Exercise brief >>
Pull every line that holds the word "برطرف" from the entries.

[Entries taken from a collection]
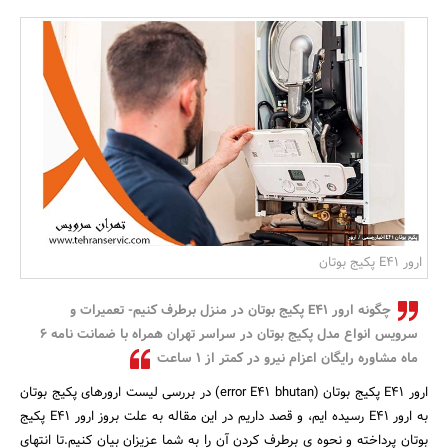
بانک، بیمه و سرمایه
مسکن و ساختمان
ارور E41 پکیج بوتان
چگونه ارور E41 پکیج بوتان در منزل برطرف کنیم- تعمیرات و
سرویس انواع مدل پکیج بوتان در سراسر تهران همراه با ضمانت نامه 6
ماه مشاوره رایگان اعزام نیرو در کمتر از 1 ساعت
ارور E41 پکیج بوتان (error E41 bhutan) در بررسی لیست ارورهای پکیج بوتان
به ارور E41 رسیده ایم، و قصد داریم در این مقاله به علت بروز ارور E41 پکیج
بوتان پرداخته و نحوه ی برطرف کردن آن را به شما عزیزان بیان کنیم.تا انتهای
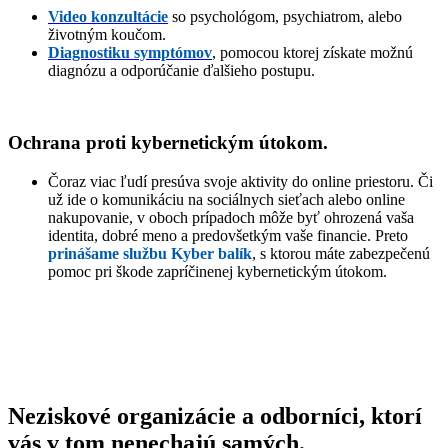
Video konzultácie
so psychológom, psychiatrom, alebo
životným koučom.
Diagnostiku symptómov
, pomocou ktorej získate možnú
diagnózu a odporúčanie ďalšieho postupu.
Ochrana proti kybernetickým útokom.
Čoraz viac ľudí presúva svoje aktivity do online priestoru. Či
už ide o komunikáciu na sociálnych sieťach alebo online
nakupovanie, v oboch prípadoch môže byť ohrozená vaša
identita, dobré meno a predovšetkým vaše financie. Preto
prinášame službu Kyber balík
, s ktorou máte zabezpečenú
pomoc pri škode zapríčinenej kybernetickým útokom.
ZISTITE VIAC O KYBER BALÍKU
Neziskové organizácie a odborníci, ktorí
vás v tom nenechajú samých.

Solution to this task >>
چگونه ارور E41 پکیج بوتان در منزل برطرف کنیم- تعمیرات و
بوتان پرداخته و نحوه ی برطرف کردن آن را به شما عزیزان بیان کنیم.تا انتهای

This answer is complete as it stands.